Diagnosis and treatment of arthritic psoriasis

  Arthritic psoriasis, also known as psoriatic arthritis, refers to a group of rheumatoid factor-negative joint crepitations. Most patients develop psoriatic skin lesions first and then gradually develop joint damage. The initial involvement of arthritic psoriasis is in the synovial membrane or attachment points of the joints, resulting in synovitis or attachment point inflammation, swelling and pressure pain in the affected areas.  In Europe and the United States, arthritic psoriasis accounts for 10-30% of psoriasis, with a few reports reaching more than 50%; in Japan and Korea, it is also reported to be 5-10%. In China, the composition ratio of arthritic psoriasis in psoriasis is seriously underestimated, less than 1%. Recently, Shandong Institute of Dermatology used high-frequency ultrasound, nuclear magnetic resonance, CT and DR to screen 1,500 psoriasis patients who came to its outpatient clinic for arthritic psoriasis, and found 90 patients with arthritic psoriasis, with a positive rate of 6%, and more than 90% of the patients were diagnosed for the first time.  The traditional diagnostic staging of arthritic psoriasis was based on the Moll & Wright criteria, i.e., inflammatory joint crepitations occurring sequentially or simultaneously with psoriatic lesions and negative for rheumatoid factor. There are five clinical types, namely distal interphalangeal arthritis, asymmetric oligoarthritis, symmetric arthritis, disabling arthritis, and ankylosing arthritis. We evaluated the above diagnostic criteria and found that their sensitivity and specificity were only 60% and 80%; while evaluation of the typing criteria suggested that distal interphalangeal arthritis, asymmetric oligoarthritis, symmetric arthritis, and disabling arthritis may be different stages of arthritic psoriasis rather than distinct clinical types. Our study also identified six previously unreported clinical phenotypes in China, including simple attachment pointitis, cremasteropathy, POPP syndrome, mucocutaneous capsulitis, anterior chest wall syndrome (sternoclavicular joint involvement, sternoclavicular stalk joint involvement, and SAPHO syndrome), and palmoplantar pustular arthritis.  There are many diagnostic criteria for arthritic psoriasis, and currently CASPAR criteria are mostly used internationally: inflammatory arthritis (necessary condition, and those with a score of 3 or more in the following 5 categories)

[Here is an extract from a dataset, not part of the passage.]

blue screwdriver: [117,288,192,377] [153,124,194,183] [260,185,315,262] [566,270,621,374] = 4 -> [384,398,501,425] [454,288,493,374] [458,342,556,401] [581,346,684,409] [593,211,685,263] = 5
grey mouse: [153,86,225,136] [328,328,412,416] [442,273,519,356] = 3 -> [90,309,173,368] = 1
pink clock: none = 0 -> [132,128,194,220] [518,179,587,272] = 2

(2 points for current lesions, 1 point for history of psoriasis or family history), 2, nail changes (1 point), 3, negative RF (1 point), 4, finger (toe) inflammation (1 point), 5, radiographic evidence (1 point).  The Moll&Wright criteria described in traditional textbooks are no longer widely used due to poor sensitivity and specificity.  The treatment of arthritic psoriasis is based on non-carrier anti-inflammatory drugs, tretinoin and methotrexate as the first choice. Biological agents can be added when the disease cannot be controlled, and biological agents alone can also receive better results. Early diagnosis and early treatment can effectively prevent the occurrence of arthritic psoriasis deformities.  Arthritic psoriasis is one of the few disabling diseases in dermatology, and patients often consult dermatologists in the early stage of the disease before the occurrence of deformities. Studies at home and abroad have shown that arthritic psoriasis is not uncommon, and raising the alertness to arthritic psoriasis and making full use of imaging means in the treatment of psoriasis are the keys to early diagnosis of arthritic psoriasis.